Acompanhando o movimento internacional, essas iniciativas levaram a recordes nas ofertas iniciais de ações (IPOs), e seus primeiros anos foram marcados por valorizações sem precedentes. Mas a flexibilidade nas regras de listagem concedida a essas companhias e, na maior parte dos casos, a sua tenra idade acabaram por levar os investidores a aplicar grandes descontos sobre os preços dos papéis, muitos dos quais passaram a valer poucos centavos. Desencadeou-se, então, um processo de seleção natural e as poucas sobreviventes acabaram migrando para os segmentos tradicionais — o que acelerou o fim dos tais novos mercados.

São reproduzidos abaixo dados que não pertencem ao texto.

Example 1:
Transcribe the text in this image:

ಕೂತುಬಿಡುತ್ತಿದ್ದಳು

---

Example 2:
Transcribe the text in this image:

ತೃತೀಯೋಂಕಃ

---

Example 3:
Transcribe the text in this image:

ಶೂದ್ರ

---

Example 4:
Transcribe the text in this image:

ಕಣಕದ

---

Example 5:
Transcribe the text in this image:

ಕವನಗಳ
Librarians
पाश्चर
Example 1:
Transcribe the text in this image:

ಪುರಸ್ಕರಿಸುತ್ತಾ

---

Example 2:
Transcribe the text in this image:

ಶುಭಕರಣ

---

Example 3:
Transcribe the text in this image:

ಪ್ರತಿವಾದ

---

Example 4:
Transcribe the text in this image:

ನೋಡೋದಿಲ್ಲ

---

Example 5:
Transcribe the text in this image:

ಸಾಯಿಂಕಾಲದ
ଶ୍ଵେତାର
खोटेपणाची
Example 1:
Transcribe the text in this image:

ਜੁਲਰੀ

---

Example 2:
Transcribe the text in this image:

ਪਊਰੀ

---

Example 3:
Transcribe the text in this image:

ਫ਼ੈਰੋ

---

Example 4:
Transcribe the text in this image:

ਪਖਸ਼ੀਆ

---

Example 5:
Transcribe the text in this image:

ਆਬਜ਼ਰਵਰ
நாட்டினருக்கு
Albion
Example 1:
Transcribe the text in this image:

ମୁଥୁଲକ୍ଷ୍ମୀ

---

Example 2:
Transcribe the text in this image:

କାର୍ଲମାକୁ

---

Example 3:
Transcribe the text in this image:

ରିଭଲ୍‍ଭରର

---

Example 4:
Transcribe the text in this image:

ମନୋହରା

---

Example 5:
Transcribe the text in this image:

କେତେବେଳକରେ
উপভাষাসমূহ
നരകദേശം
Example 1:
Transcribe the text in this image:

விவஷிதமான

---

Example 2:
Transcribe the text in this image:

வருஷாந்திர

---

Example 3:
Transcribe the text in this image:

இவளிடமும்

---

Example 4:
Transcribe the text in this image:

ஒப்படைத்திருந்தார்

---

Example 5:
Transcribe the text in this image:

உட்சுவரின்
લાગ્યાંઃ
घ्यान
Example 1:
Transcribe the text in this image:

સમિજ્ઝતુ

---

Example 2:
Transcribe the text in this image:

Foi assim que esses outros “novos mercados” — homônimos do nosso, mas diferentes na essência, principalmente por conta das regras de listagem mais flexíveis — morreram na praia depois da euforia provocada pelas elevadas projeções de lucro que se fazia para a “nova economia”. Hoje, após mais de meia década, o sucesso de uma outra iniciativa — a do Alternative Investment Market (AIM), da Bolsa de Londres — inspira a criação de novos segmentos diferenciados, agora reformulados como mercados de acesso, nos moldes do nosso projeto de um Bovespa Mais.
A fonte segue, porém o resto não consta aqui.